I find all this quite interesting as a study of evolutionary science, pure as the driven snow, and (I feel sure) a large fraction of my readership does as well.  But in situations such as the pleurocerid fauna of Alabama, research efforts have been at least partly motivated by conservation concerns regarding the distribution of potentially endangered species.  What might mtDNA sequence data sets such as developed by Whelan & Strong, riddled (as they are) with superheterogeneity, tell us about the species relationships of the populations sampled?  Tune in next time!


Notes

[1] Mitochondrial Superheterogeneity: What we know [15Mar16]

[2] Whelan, N.V. & E. E. Strong (2016)  Morphology, molecules and taxonomy: extreme incongruence in pleurocerids (Gastropoda, Cerithiodea, Pleuroceridae). Zoologica Scripta 45: 62 – 87.  Open Access: [html]

[3] Pinceel, J, K. Jordaens & T. Backeljau (2005)  Extreme mtDNA divergences in a terrestrial slug (Gastropoda, Pulmonata, Arionidae): Accelerated evolution, allopatric divergence and secondary contact.  J. Evol. Biol. 18: 1264 – 1280.  Parmakelis, A., P. Kotsakoizi & D. Rand (2013)  Animal mitochondria, positive selection and cyto-nuclear coevolution: Insights from Pulmonates.  PLOS ONE 8(4): e61970.  Nolan, J. R., U. Bergthorsson & C. M. Adema (2014)  Physella acuta: atypical mitochondrial gene order among panpulmonates (Gastropoda).  J. Moll. Stud. 80: 388 – 399. 

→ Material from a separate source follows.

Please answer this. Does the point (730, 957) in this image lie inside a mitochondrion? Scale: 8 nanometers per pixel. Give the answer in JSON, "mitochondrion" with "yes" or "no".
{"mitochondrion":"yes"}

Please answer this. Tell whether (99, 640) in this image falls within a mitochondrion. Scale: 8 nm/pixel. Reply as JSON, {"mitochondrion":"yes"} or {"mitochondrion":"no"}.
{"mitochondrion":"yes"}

[4] The populations of Pleurocera I’m using as examples here were sampled in Dillon, R T. and J. D. Robinson (2009)  The snails the dinosaurs saw: Are the pleurocerid populations of the Older Appalachians a relict of the Paleozoic Era?  Journal of the North American Benthological Society 28: 1 - 11. [PDF].  I reviewed the Dillon & Robinson results in my blog post of March, 2009.  See:
  • The Snails The Dinosaurs Saw [16Mar09]
[5] Dazo B (1965) The morphology and natural history of Pleurocera acuta and Goniobasis livescens (Gastropoda: Cerithiacea: Pleuroceridae). Malacologia 3:1–80.   Strong, E., 2005. A morphological reanalysis of Pleurocera acuta Rafinesque, 1831, and Elimia livescens (Menke, 1830) (Gastropoda: Cerithioidea: Pleuroceridae). Nautilus 119: 119–132

[6] Dillon, R.T. (1989) Karyotypic evolution in pleurocerid snails. I. Genomic DNA estimated by flow cytometry. Malacologia 31: 197-203. [PDF]   Dillon, R.T. (1991) Karyotypic evolution in pleurocerid snails. II. Pleurocera, Goniobasis, and Juga. Malacologia 33: 339-344.  [PDF

[7]  I almost cut the two paragraphs about the absence reproductive isolating mechanisms in pleurocerid snails entirely out of this essay.  But then I figured, hell, if the land snail people don’t like it, they can start their own blog.

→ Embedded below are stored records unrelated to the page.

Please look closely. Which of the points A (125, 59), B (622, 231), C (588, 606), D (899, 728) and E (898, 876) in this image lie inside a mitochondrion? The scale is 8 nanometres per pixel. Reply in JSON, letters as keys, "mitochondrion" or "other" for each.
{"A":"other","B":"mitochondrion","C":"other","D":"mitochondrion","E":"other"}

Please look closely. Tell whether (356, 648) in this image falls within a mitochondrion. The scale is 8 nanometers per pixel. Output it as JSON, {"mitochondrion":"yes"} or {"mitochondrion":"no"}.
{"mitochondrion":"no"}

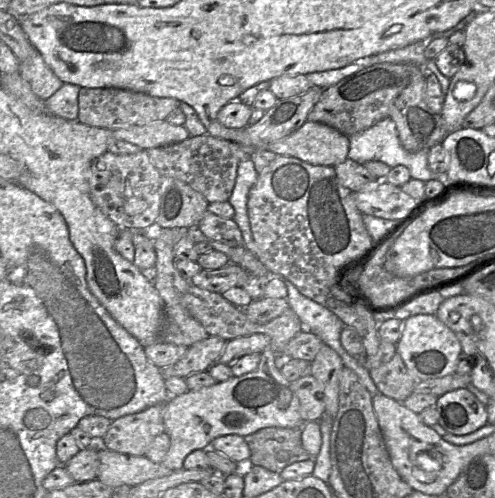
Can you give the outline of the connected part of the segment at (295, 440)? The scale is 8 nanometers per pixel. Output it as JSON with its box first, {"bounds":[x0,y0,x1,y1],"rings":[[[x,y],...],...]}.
{"bounds":[244,427,310,474],"rings":[[[266,427],[245,436],[244,439],[250,449],[250,457],[246,465],[261,466],[280,474],[288,465],[310,459],[309,453],[302,445],[301,434],[301,427]]]}

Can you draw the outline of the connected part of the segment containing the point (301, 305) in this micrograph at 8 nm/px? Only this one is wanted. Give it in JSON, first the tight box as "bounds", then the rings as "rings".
{"bounds":[270,272,379,396],"rings":[[[270,272],[271,278],[282,280],[288,291],[287,301],[289,308],[299,317],[302,323],[302,332],[313,333],[323,343],[330,346],[342,359],[344,366],[352,369],[362,385],[372,396],[379,393],[367,370],[357,357],[350,355],[342,346],[340,335],[345,327],[344,322],[331,310],[307,298],[286,278],[280,274]]]}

[8]  For this calculation I used KT164003 as an example as the modal CO1 sequence from the Cahaba River at US52, and KT164004 as an example of the rare, divergent sequence, and compared the two using blastn.

[9] And somewhat amazingly, Whelan & Strong also found one mitochondrial haplotype in the Cahaba River at US52 that matches the Shades Creek mode.  So their Figure 4 (reproduced above) should have shown one little black circle near their big blue circle, as well as that single little blue circle near their big black.  I have added one little black circle at red-star-15 above.  More about this next month.

[10] Hudson, R. R. (2002)  Generating samples under a Wright-Fisher neutral model of genetic variation.  Bioinformatics 18: 337-338.